There are many children who have received help and support from the Salesian Center in Rango and have had their lives changed for the better. Kande, who is 16, arrived at the parish to ask for a piece of bread. He started living on the street when he was 10. He recalled, “Life was hard. Sometimes the police came to arrest us and took us to the Mbazi rehabilitation center, and we stayed there for about five months, and then, when you came back on the street, you struggled to even find a place to sleep.”

His friend, Dakarai, began begging on the street after his mother killed his father in a family quarrel and ended up in prison. He said, “I continued to live on the street for about 13 years, but now I have had the opportunity to study mechanics, thanks to the Salesians.”

Other youth have had similar positive experiences. Juvenal noted, “I’m grateful to the priests because they brought me to vocational training. Today I study mechanics with my peers, but we don’t have everything we need. We lack school uniforms, and even shirts and shoes are hard to find due to poverty. But if you lack something to eat, you can put up with it and go back to school because you have a goal to achieve.”
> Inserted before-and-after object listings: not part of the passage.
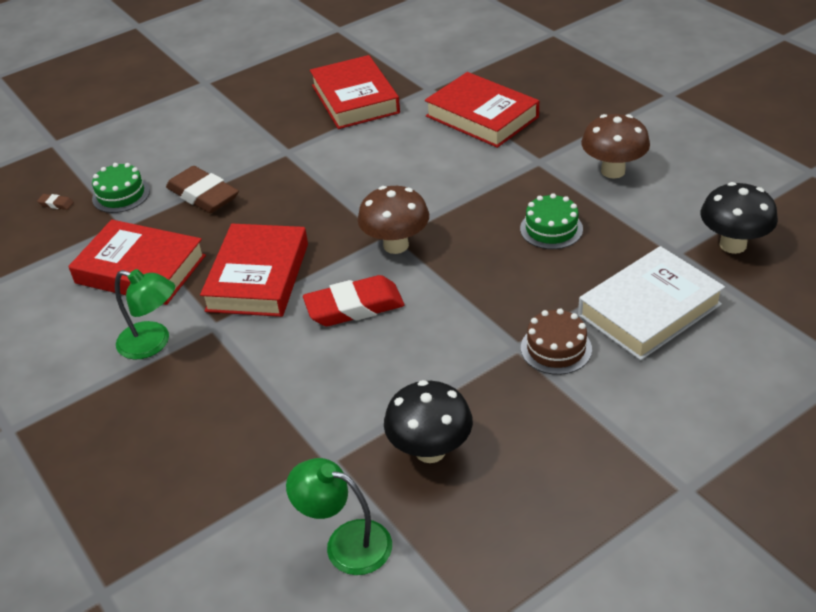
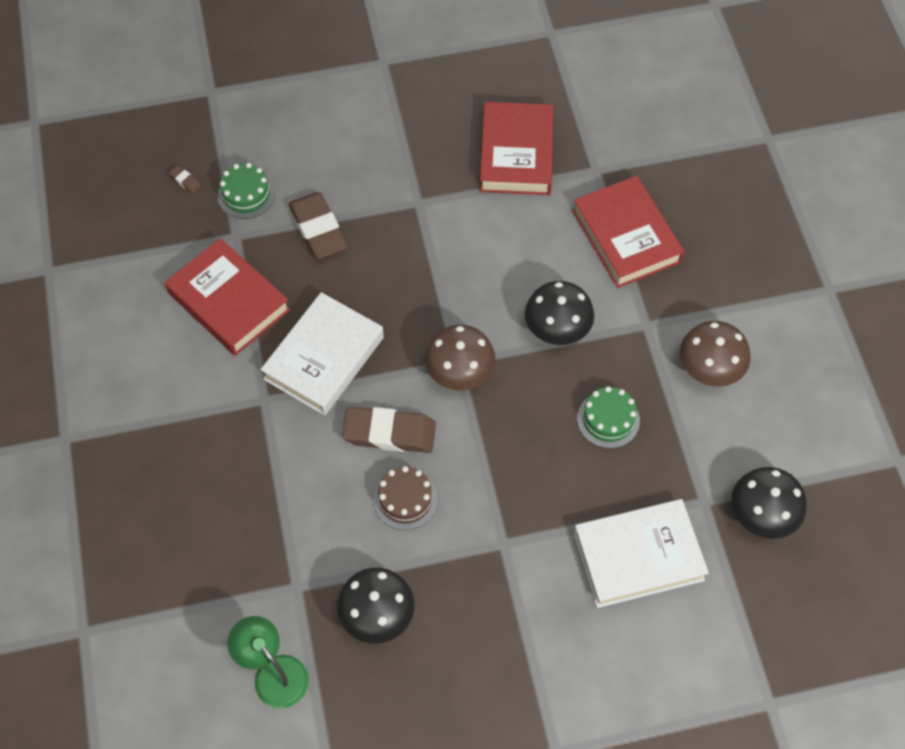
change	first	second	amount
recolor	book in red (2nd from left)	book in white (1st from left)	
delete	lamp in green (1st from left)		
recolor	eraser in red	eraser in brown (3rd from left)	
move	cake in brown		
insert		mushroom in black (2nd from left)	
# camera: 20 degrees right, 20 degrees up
After bravely overcoming the trauma of the 1994 genocide, Rwandans looking to transform their country have made remarkable progress. Still, much remains to be done. Close to 39 percent of Rwandans live in poverty, according to the World Bank. Rwanda is a rural, agrarian country with about 35 percent of the population engaged in subsistence agriculture with some mineral and agro-processing. Many of the country’s orphaned children are the tragic result of a violent civil war. Half of all children drop out of primary school and 2.2 million people—22 percent of the population—face critical food shortages.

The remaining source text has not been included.